===== 抽出テキスト =====

少「ところで為時さま、従五位下に昇進されて良かったですね。赤い束帯お似合いでしたわ」
王「夕霧くんの六位スタートを思い出すわね。従兄弟たちは皆五位以上の赤なのに自分は浅葱……で凹むやつ。雲居雁ちゃんの乳母に衣の色で見下されたりも。色で身分が一目瞭然ってシビアだわ」

右「今回まひろちゃん大活躍の巻で、色々メデタイこと続きではあるんだけど、琵琶の弦が切れたのはどういうことなのか……張りつめたものがプチン、と」
王「まさに矢が放たれたものね」
少「あれは取り返しがつきません……」
侍「(動揺)い、いろいろバレるってことかなー?ほら道長くん、帝にまひろちゃんの名前出されてキョドってたし」
王「あれね(笑)私、新婚まもない玉鬘ちゃんが最初で最後の参内した場面思い出した。帝にいたく気に入られたもんだから、髭黒が焦って自分の邸に連れ帰っちゃったやつ」
少「確かに。ドラマの方の帝も、まひろさんが男だったらと仰りつつお気に召した風でしたものね。道長さま複雑なお顔でしたわ」
侍「そしてこまろちゃんを追いかける倫子さま……」
右「つまり道長くんもハゲるってこと?」
侍「ちっがっうううううやーめーてええええ」

=====

* 記述問題 *
上の座談から、「右「今回まひろちゃん大活躍の」で始まり「侍「ちっがっうううううやーめーてええええ」」で終わる部分を一字も変えずに抜き出して返せ。

===== 記録データ =====

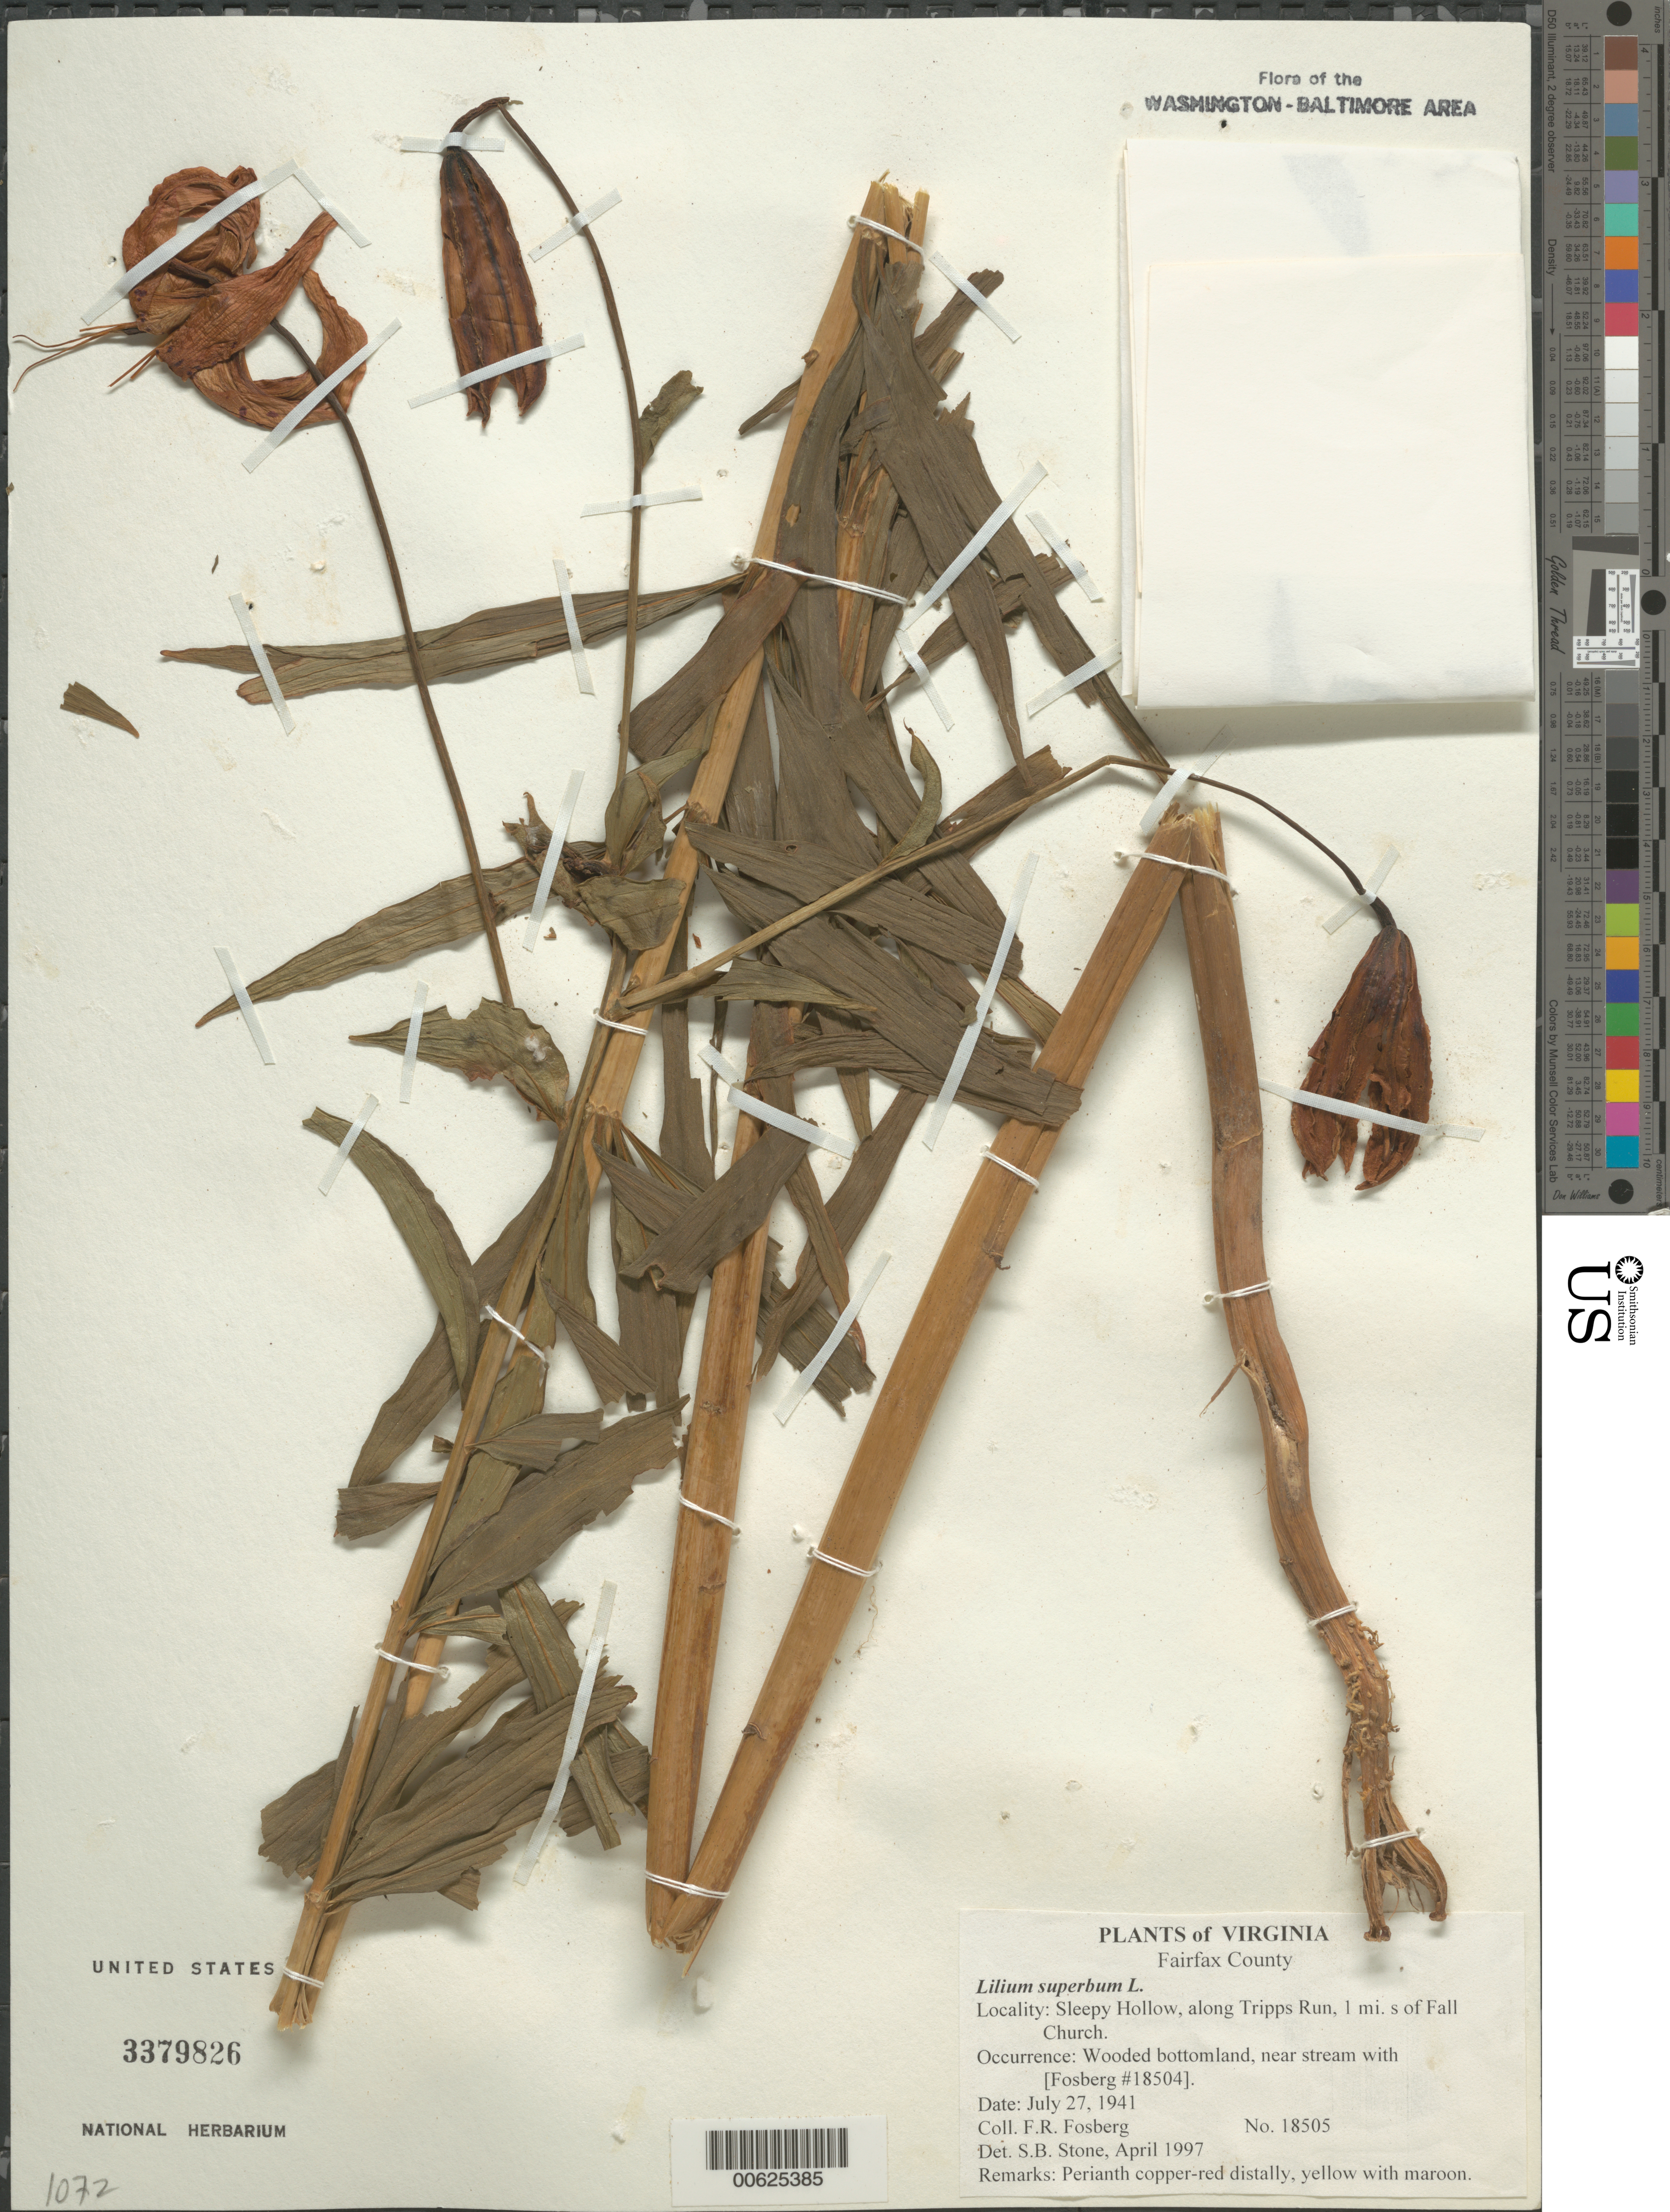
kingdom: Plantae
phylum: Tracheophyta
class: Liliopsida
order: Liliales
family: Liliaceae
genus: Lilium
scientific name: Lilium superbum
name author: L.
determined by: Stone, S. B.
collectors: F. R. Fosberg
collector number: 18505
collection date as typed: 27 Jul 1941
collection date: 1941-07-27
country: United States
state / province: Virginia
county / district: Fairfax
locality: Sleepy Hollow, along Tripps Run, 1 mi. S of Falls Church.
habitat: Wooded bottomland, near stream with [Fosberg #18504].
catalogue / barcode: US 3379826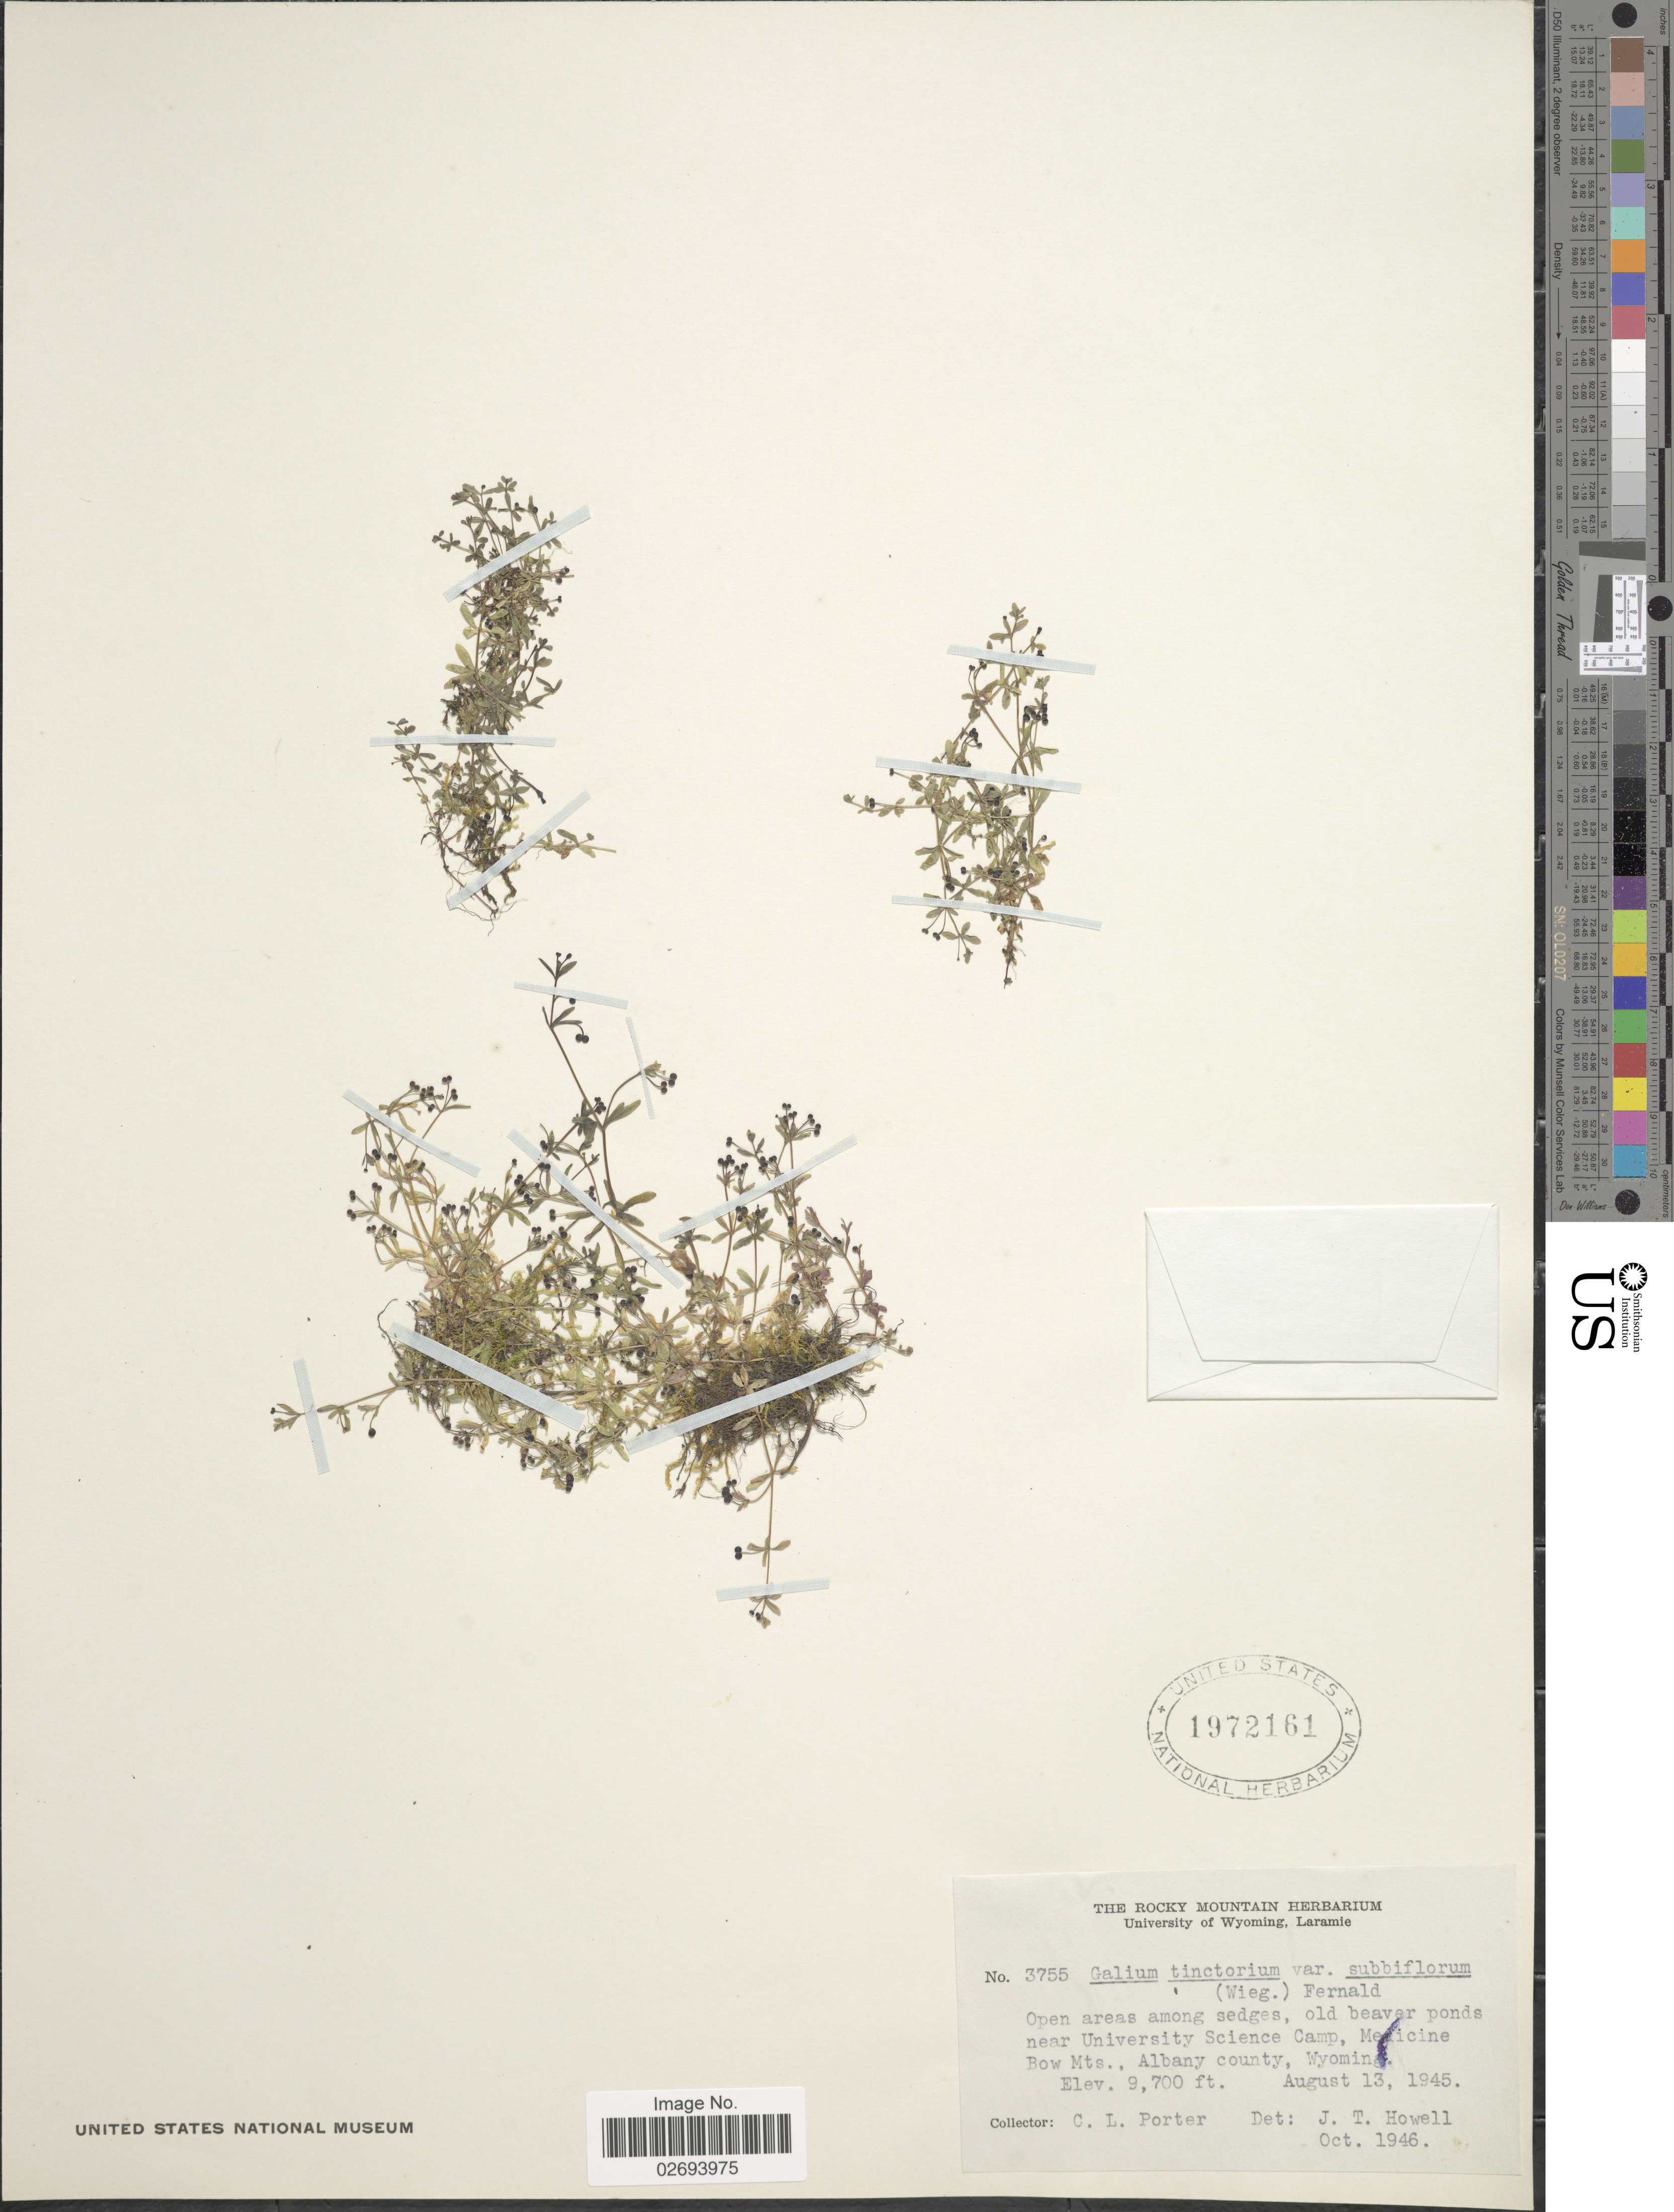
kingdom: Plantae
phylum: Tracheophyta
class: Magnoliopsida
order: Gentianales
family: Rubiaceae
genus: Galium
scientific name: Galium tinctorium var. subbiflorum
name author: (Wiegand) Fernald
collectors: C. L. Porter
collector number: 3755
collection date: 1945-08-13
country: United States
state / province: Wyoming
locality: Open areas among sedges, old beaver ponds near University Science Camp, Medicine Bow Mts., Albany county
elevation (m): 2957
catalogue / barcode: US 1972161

=====

* 本問の解答 *
右「今回まひろちゃん大活躍の巻で、色々メデタイこと続きではあるんだけど、琵琶の弦が切れたのはどういうことなのか……張りつめたものがプチン、と」
王「まさに矢が放たれたものね」
少「あれは取り返しがつきません……」
侍「(動揺)い、いろいろバレるってことかなー?ほら道長くん、帝にまひろちゃんの名前出されてキョドってたし」
王「あれね(笑)私、新婚まもない玉鬘ちゃんが最初で最後の参内した場面思い出した。帝にいたく気に入られたもんだから、髭黒が焦って自分の邸に連れ帰っちゃったやつ」
少「確かに。ドラマの方の帝も、まひろさんが男だったらと仰りつつお気に召した風でしたものね。道長さま複雑なお顔でしたわ」
侍「そしてこまろちゃんを追いかける倫子さま……」
右「つまり道長くんもハゲるってこと?」
侍「ちっがっうううううやーめーてええええ」